Data entries
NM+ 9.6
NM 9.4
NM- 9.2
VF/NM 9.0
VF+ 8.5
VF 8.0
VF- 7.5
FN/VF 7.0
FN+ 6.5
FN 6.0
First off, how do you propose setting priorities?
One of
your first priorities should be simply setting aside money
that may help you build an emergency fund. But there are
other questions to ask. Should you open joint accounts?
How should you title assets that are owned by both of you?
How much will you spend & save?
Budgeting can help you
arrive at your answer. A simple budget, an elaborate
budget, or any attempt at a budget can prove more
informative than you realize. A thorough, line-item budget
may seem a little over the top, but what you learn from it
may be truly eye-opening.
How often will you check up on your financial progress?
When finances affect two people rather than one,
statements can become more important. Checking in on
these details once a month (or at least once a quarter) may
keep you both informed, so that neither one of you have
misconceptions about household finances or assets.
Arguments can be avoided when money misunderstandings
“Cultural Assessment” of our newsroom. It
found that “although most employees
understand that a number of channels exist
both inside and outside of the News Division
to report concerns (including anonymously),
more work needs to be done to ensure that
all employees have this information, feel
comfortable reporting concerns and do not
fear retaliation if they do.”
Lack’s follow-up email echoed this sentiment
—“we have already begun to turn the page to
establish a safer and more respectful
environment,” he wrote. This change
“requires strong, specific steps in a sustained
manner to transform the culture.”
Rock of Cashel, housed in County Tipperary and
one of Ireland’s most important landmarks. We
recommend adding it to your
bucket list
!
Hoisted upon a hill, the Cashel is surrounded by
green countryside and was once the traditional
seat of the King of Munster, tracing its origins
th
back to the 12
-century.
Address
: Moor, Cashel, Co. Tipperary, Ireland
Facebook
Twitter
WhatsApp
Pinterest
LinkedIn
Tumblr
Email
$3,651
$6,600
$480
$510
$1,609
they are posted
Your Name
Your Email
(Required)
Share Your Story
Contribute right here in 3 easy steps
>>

* Task details *
Among the entries, how many lines contain the string "finances"? Give the number without anything else.

* Response to this task *
2